Yesterday, reminder, Isaiah's The World Today Just Nuts "9th Circuit Shows Leadership" went up and we'll close with this from Ted Rall's "Libya and War Powers" (Information Clearing House):

"Much rumbling has emanated from the US Congress on Libya - centered around technicalities around the War Powers Act [sic]," writes Pepe Escobar in the Asia Times. "As the semantic contortions involved in the Libya tragedy have already gone way beyond Newspeak, this means in practice US drones will keep joining NATO fighter jets in bombing civilians in Tripoli."
Which is, of course, the big capital-P Point. The people of Libya, like those of Afghanistan and Iraq and Pakistan and Yemen and so on, are suffering privation and mutilation and death at the hands of NATO, which is nothing more than an American sock puppet. To the victims, the carnage is what matters. We cannot lose sight of that - and most of the world will not. It is only the Americans, as always oblivious about the places they are wrecking and the people they are killing, who can't find Libya on a map, much less worry about it.

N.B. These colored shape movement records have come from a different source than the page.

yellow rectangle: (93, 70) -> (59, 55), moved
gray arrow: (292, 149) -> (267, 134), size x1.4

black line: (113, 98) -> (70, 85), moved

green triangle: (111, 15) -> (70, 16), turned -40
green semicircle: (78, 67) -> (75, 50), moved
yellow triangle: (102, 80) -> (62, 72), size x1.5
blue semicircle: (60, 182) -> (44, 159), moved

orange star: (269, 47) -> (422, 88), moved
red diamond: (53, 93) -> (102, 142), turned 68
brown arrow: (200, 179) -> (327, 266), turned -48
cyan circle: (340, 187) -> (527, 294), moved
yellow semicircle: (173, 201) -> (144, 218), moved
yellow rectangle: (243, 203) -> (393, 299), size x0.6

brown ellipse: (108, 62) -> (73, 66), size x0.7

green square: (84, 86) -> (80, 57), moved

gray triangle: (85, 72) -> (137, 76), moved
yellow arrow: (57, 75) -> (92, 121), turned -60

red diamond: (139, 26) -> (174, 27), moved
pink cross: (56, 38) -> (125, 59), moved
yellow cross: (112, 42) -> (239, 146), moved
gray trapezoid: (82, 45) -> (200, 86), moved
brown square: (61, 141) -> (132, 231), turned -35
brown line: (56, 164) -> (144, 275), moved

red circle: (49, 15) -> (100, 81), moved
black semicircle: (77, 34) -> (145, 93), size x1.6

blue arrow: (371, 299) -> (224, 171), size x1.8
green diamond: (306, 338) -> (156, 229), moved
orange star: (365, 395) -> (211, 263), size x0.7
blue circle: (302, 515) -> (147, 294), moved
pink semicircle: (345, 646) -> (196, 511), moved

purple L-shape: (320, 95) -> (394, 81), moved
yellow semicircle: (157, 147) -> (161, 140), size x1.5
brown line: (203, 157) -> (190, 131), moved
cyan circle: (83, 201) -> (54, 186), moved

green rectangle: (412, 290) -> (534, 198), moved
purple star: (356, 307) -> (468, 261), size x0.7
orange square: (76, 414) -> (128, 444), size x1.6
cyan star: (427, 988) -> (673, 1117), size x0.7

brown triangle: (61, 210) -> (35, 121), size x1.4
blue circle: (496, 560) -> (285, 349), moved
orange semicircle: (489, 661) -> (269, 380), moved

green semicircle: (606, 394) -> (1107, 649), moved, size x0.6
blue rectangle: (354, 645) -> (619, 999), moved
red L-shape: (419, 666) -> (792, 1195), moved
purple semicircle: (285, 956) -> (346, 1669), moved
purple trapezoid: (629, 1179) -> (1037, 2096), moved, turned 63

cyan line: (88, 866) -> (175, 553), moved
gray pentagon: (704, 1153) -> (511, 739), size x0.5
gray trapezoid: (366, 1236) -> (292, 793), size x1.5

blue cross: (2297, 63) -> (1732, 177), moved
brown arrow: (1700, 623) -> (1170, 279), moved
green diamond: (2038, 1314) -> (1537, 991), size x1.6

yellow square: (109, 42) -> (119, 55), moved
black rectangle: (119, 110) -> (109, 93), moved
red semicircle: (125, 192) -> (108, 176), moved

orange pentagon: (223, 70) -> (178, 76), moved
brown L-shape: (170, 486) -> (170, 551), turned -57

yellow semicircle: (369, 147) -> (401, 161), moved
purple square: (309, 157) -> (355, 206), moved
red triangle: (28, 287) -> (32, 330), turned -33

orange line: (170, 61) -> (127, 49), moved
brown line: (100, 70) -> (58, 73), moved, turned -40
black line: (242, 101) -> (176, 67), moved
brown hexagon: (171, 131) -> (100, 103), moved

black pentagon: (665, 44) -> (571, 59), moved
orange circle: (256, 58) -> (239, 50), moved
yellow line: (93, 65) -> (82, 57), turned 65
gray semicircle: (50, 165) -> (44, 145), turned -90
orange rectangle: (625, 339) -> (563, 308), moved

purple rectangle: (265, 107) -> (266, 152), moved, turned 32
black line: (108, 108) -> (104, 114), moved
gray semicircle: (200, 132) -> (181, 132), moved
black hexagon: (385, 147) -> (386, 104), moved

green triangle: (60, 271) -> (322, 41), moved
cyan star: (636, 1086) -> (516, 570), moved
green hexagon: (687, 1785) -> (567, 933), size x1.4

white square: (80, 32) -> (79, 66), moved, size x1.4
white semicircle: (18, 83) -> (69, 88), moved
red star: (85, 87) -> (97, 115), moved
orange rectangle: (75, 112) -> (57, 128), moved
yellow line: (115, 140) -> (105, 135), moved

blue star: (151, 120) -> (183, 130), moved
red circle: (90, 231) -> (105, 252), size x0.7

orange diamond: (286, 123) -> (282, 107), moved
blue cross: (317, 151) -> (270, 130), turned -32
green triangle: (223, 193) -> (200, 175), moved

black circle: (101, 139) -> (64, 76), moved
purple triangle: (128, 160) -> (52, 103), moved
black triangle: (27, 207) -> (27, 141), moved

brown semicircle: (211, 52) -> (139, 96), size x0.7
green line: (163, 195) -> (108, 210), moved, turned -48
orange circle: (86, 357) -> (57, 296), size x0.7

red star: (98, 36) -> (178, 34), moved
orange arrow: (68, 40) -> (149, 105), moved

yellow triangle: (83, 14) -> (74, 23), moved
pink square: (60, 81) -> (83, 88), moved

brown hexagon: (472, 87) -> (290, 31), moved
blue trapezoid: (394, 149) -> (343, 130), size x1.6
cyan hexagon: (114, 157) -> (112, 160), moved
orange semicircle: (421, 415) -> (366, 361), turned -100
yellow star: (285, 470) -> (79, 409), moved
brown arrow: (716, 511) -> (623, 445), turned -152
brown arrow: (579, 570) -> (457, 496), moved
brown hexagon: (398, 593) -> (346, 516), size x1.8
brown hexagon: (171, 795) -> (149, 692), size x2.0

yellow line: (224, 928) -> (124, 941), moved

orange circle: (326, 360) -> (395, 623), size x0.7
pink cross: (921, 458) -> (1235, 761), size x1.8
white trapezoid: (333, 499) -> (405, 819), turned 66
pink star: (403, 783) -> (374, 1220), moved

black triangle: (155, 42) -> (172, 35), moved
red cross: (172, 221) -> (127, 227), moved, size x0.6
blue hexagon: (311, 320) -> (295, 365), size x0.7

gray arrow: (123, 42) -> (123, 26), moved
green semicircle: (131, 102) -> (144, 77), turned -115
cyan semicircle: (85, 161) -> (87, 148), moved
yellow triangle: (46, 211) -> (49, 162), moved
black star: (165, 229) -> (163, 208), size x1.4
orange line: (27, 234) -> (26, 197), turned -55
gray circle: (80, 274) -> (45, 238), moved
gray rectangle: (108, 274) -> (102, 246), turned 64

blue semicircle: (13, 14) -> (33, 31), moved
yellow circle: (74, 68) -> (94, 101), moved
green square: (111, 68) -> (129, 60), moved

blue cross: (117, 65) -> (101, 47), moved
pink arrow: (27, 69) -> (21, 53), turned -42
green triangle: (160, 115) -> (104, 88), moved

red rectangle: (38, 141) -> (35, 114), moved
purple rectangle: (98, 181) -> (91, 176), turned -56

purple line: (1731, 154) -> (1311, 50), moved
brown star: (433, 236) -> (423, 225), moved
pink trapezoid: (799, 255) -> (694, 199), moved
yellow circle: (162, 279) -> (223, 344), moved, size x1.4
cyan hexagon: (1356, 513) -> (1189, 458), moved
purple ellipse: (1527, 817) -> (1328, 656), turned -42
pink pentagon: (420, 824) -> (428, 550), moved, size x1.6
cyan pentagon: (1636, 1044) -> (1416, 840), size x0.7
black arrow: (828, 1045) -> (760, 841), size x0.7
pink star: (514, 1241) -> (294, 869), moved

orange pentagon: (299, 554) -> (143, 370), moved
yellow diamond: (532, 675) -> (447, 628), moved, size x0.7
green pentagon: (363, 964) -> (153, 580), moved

Albeit secondarily, the struggle over war powers in Washington matters. It goes to the core of the nature of the American nation-state, the most heavily-armed country on the planet and thus the greatest cause of fear.
War is the riskiest endeavor a nation can undertake. It can lead to catastrophe (Germany in 1945). A war can end in not-defeat (the USSR in Afghanistan during the 1980s) yet lead to collapse. It can wreck the economy (beginning with Vietnam, the US in every war). A war widely viewed as an unjustifiable act of aggression (the US in Iraq) can create new enemies and corrode a nation's moral standing internationally.
Moreover, popular support is essential to victory. Thus, for political leaders there are two principal reasons to make sure their populations support them: first, popular wars inspire sacrifice and recruits; second, if and when there is a reversal of fortune it is easier to ask for sustained effort.
Beyond practical considerations, any act as inherently monumental as sending troops and bombs to attack a foreign power must involve the majority of the citizenry, certainly all elected representatives. Otherwise it cannot claim even the window-dressing of democracy.